[Work request] Which lines in the listing below contain the word "Ultime"? Copy each one.

########################################

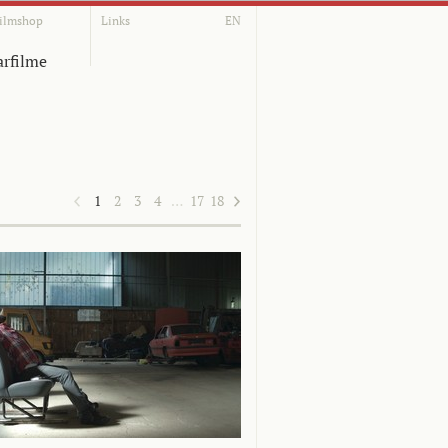
ilmshop
Links
EN
rfilme
1
2
3
4
…
17
18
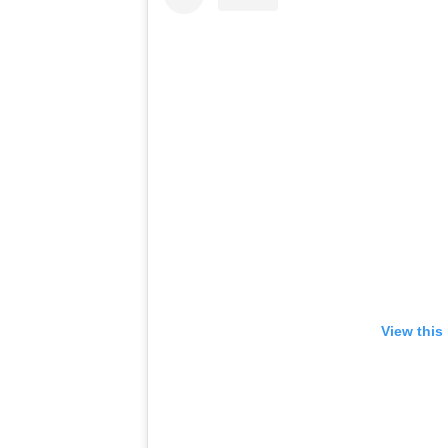
View this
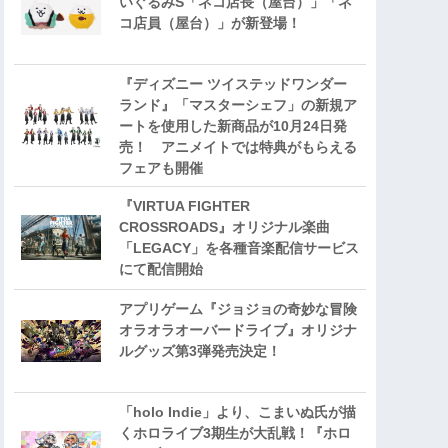
いぐるみS「ネコ店長（屋台）」「ネ
コ店員（屋台）」が新登場！
『ディズニー ツイステッドワンダー
ランド』「マスターシェフ」の新規ア
ートを使用した新商品が10月24日発
売！ アニメイトでは特典がもらえる
フェアも開催
『VIRTUA FIGHTER
CROSSROADS』オリジナル楽曲
「LEGACY」を各種音楽配信サービス
にて配信開始
アプリゲーム『ジョジョの奇妙な冒険
オラオラオーバードライブ』オリジナ
ルグッズ第3弾発売決定！
「holo Indie」より、こまいぬ氏が描
くホロライブ3期生が大乱戦！『ホロ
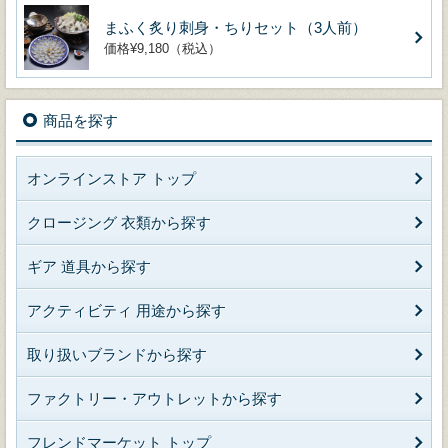
まふく炙り刺身・ちりセット（3人前）
価格¥9,180（税込）
商品を探す
オンラインストア トップ
クロージング 衣類から探す
ギア 道具から探す
アクティビティ 用途から探す
取り扱いブランドから探す
ファクトリー・アウトレットから探す
フレンドマーケット トップ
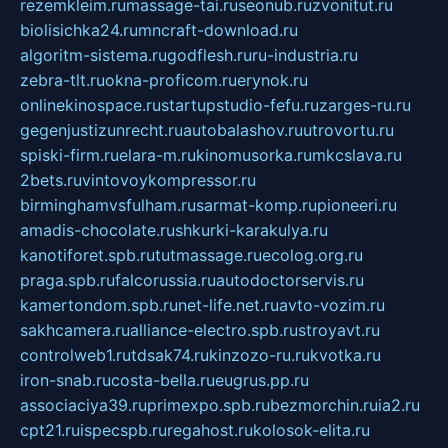
rezemkleim.ru
massage-tai.ru
seonub.ru
zvonitut.ru
biolisichka24.ru
mncraft-download.ru
algoritm-sistema.ru
godflesh.ru
ru-industria.ru
zebra-tlt.ru
okna-proficom.ru
erynok.ru
onlinekinospace.ru
startupstudio-fefu.ru
zarges-ru.ru
gegenjustizunrecht.ru
autobalashov.ru
utrovortu.ru
spiski-firm.ru
elara-m.ru
kinomusorka.ru
mkcslava.ru
2bets.ru
vintovoykompressor.ru
birminghamvsfulham.ru
sarmat-komp.ru
pioneeri.ru
amadis-chocolate.ru
shkurki-karakulya.ru
kanotiforet.spb.ru
tutmassage.ru
ecolog.org.ru
praga.spb.ru
falcorussia.ru
autodoctorservis.ru
kamertondom.spb.ru
net-life.net.ru
avto-vozim.ru
sakhcamera.ru
alliance-electro.spb.ru
stroyavt.ru
controlweb1.ru
tdsak74.ru
kinzozo-ru.ru
kvotka.ru
iron-snab.ru
costa-bella.ru
eugrus.pp.ru
associaciya39.ru
primexpo.spb.ru
bezmorchin.ru
ia2.ru
cpt21.ru
ispecspb.ru
regahost.ru
kolosok-elita.ru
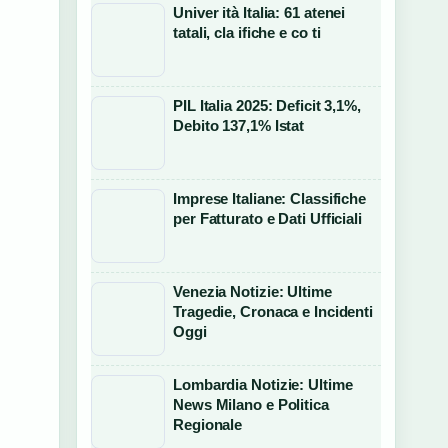
Univer ità Italia: 61 atenei
tatali, cla ifiche e co ti
PIL Italia 2025: Deficit 3,1%,
Debito 137,1% Istat
Imprese Italiane: Classifiche
per Fatturato e Dati Ufficiali
Venezia Notizie: Ultime
Tragedie, Cronaca e Incidenti
Oggi
Lombardia Notizie: Ultime
News Milano e Politica
Regionale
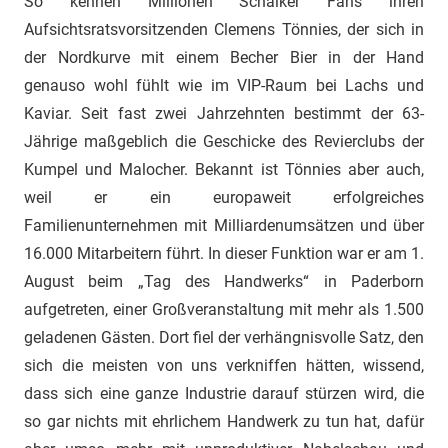
So kennen Millionen Schalker Fans ihren
Aufsichtsratsvorsitzenden Clemens Tönnies, der sich in
der Nordkurve mit einem Becher Bier in der Hand
genauso wohl fühlt wie im VIP-Raum bei Lachs und
Kaviar. Seit fast zwei Jahrzehnten bestimmt der 63-
Jährige maßgeblich die Geschicke des Revierclubs der
Kumpel und Malocher. Bekannt ist Tönnies aber auch,
weil er ein europaweit erfolgreiches
Familienunternehmen mit Milliardenumsätzen und über
16.000 Mitarbeitern führt. In dieser Funktion war er am 1.
August beim „Tag des Handwerks“ in Paderborn
aufgetreten, einer Großveranstaltung mit mehr als 1.500
geladenen Gästen. Dort fiel der verhängnisvolle Satz, den
sich die meisten von uns verkniffen hätten, wissend,
dass sich eine ganze Industrie darauf stürzen wird, die
so gar nichts mit ehrlichem Handwerk zu tun hat, dafür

########################################

[Result of the task]
Venezia Notizie: Ultime
Lombardia Notizie: Ultime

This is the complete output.